子育て世代の絶大な支持を集めるベビー用品メーカー大手2社、コンビ(東京・台東)とアップリカ・チルドレンズプロダクツ(大阪市)に対し、公正取引委員会(公取委)が独占禁止法違反の疑いで動き出しました。具体的には、ベビーカーやチャイルドシートなどの主力製品について、小売店に対して値下げ販売をしないように求めていたというのです。公取委は、この行為が再販売価格の拘束にあたると判断し、再発防止を求める排除措置命令を出す方針を固めたことが、2019年5月29日、関係者への取材で判明いたしました。

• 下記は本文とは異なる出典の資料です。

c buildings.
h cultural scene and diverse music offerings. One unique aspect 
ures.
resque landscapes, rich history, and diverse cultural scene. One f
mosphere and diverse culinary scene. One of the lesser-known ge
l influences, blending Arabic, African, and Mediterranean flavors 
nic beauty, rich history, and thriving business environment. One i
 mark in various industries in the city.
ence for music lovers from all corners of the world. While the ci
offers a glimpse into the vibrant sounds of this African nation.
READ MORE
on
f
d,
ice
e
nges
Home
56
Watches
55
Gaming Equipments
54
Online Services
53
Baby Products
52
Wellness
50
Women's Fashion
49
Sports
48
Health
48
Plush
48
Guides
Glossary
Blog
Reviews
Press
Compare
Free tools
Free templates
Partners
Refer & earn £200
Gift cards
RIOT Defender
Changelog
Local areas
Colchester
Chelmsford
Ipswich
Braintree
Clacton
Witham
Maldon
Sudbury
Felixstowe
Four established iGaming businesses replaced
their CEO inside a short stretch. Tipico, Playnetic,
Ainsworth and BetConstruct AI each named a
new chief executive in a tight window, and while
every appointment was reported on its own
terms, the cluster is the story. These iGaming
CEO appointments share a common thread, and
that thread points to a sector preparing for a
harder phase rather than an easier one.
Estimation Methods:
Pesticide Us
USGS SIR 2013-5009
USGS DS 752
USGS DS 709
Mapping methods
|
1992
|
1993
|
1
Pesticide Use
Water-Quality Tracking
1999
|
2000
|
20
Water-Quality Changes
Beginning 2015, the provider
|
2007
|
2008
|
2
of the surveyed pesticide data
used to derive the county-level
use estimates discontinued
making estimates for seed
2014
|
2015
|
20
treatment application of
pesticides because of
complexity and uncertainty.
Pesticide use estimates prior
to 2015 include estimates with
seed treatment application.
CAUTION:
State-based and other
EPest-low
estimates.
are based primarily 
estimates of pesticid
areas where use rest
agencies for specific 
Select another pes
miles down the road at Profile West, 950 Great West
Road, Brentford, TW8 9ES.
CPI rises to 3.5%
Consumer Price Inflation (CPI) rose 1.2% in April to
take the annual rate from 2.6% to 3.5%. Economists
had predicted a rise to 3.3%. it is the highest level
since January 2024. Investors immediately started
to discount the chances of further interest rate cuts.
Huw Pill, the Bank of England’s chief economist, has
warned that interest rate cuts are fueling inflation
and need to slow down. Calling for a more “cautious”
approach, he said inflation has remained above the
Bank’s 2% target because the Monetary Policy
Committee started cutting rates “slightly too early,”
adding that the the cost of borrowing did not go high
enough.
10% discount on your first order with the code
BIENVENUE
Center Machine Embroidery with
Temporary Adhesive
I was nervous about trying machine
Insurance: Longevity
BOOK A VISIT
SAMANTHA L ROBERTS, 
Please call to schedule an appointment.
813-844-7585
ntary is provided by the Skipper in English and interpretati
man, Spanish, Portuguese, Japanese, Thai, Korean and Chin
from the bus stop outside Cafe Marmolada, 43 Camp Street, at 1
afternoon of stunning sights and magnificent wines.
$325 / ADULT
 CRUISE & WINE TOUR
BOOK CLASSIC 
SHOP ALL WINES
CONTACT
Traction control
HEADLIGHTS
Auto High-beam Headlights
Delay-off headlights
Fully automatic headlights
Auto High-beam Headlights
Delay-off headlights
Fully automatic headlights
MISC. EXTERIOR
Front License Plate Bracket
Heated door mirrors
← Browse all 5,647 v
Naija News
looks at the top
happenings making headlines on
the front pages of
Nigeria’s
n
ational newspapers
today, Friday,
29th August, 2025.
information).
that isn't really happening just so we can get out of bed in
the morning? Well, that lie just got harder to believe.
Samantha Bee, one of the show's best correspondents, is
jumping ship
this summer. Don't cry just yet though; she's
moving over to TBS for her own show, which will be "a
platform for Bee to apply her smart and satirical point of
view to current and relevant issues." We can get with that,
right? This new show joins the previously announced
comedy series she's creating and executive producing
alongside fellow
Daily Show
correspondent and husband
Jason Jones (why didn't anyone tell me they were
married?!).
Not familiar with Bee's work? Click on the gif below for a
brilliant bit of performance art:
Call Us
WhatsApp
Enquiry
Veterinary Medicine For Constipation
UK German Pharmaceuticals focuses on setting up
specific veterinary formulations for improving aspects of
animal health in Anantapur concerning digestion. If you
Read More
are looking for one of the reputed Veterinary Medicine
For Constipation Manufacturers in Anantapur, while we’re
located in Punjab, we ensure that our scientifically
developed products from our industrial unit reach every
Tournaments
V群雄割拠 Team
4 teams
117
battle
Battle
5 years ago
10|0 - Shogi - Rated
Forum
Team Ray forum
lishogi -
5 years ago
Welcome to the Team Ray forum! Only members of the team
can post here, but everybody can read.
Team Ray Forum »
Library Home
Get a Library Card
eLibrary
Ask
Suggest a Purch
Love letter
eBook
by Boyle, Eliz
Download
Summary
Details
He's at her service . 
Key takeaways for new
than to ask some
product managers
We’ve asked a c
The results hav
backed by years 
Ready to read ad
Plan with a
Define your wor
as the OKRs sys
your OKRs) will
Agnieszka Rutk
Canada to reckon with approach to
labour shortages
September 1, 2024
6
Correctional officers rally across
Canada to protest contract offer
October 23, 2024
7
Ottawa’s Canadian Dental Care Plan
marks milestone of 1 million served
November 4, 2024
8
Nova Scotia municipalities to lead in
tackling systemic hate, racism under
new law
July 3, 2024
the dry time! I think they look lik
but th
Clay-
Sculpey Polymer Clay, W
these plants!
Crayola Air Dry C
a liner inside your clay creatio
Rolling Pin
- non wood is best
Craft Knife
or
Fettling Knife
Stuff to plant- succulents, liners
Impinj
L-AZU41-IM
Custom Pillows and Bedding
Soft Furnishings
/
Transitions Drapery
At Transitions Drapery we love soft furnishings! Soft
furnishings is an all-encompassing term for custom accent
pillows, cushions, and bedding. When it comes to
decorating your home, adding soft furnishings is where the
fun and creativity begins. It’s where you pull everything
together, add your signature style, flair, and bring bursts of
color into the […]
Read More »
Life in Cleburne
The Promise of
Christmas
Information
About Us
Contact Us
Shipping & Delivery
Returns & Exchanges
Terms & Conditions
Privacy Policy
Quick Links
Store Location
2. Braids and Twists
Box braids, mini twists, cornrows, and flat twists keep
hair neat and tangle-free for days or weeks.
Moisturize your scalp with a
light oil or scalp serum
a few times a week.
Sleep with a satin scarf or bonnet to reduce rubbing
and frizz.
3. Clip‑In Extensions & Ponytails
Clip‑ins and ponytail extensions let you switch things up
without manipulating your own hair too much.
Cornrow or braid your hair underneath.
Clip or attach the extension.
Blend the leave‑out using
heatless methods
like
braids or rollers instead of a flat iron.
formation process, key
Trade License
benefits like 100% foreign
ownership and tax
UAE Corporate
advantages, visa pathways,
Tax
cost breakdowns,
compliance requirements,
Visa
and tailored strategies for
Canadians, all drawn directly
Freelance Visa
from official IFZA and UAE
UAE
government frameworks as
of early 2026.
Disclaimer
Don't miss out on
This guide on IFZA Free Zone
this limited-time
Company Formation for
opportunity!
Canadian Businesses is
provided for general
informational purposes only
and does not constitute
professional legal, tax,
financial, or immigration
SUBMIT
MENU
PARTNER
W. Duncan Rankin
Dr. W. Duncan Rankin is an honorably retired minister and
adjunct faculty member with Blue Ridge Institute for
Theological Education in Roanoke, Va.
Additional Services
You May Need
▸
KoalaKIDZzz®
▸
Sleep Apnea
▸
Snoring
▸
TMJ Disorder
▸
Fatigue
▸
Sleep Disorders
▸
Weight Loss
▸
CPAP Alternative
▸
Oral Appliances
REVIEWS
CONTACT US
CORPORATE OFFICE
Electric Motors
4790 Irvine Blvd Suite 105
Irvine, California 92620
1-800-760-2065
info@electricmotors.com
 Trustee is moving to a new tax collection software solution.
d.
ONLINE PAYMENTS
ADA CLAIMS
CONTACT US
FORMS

独占禁止法とは、市場における公正で自由な競争を促進し、消費者の利益を守ることを目的とした法律です。その中で問題視されている再販売価格の拘束とは、メーカーや卸売業者が、その商品の小売価格を決定したり、小売業者に指定した価格で販売するように強制したりする行為を指します。もしこれが認められれば、消費者がより安い価格で商品を購入する機会が失われ、競争が妨げられることになるため、原則として禁止されているのです。今回のケースでは、両社が数年前から、ベビーカーやチャイルドシートなどの育児用品に関して、自社が設定した希望小売価格を下回って売らないように、小売業者に要請していたと伝えられています。
さらに驚くべきことに、値下げに応じない小売店に対しては、製品の卸しを停止したり、割引販売が見つかった場合には取引を打ち切ることをほのめかしたりするなど、強力な手段を用いて販売価格をコントロールしようとしていた形跡もあるとのことです。この公取委の方針報道を受け、SNS上では「高額なベビー用品が値下がりせずに困っていた」「これで安く買えるようになるなら嬉しい」といった、子育て世帯からの期待の声が多く見受けられます。一方で、「メーカーのブランド価値を守るためには仕方がないのでは」といった、メーカー側に理解を示す意見も一部で交錯している状況でした。私見ですが、子育てに必要な製品は、安全性が担保されているのは大前提として、家計に優しい価格で提供される競争こそが健全な市場の姿ではないでしょうか。
公正取引委員会はすでに、両社に対して今回の独占禁止法違反にあたる行為に関する処分案を通知しています。今後、会社側の意見を聞く意見聴取の機会を設けた上で、正式な処分内容を決定する見込みです。報道当日、コンビは「処分案を精査し、適法に処理していきたい」とのコメントを発表しています。一方のアップリカは「正式な命令書が届いていない段階ではコメントできない」としており、両社の今後の対応に注目が集まっています。子育て世帯の生活に直結する重要なベビー用品の価格競争の行方は、多くの消費者が関心を寄せているところでしょう。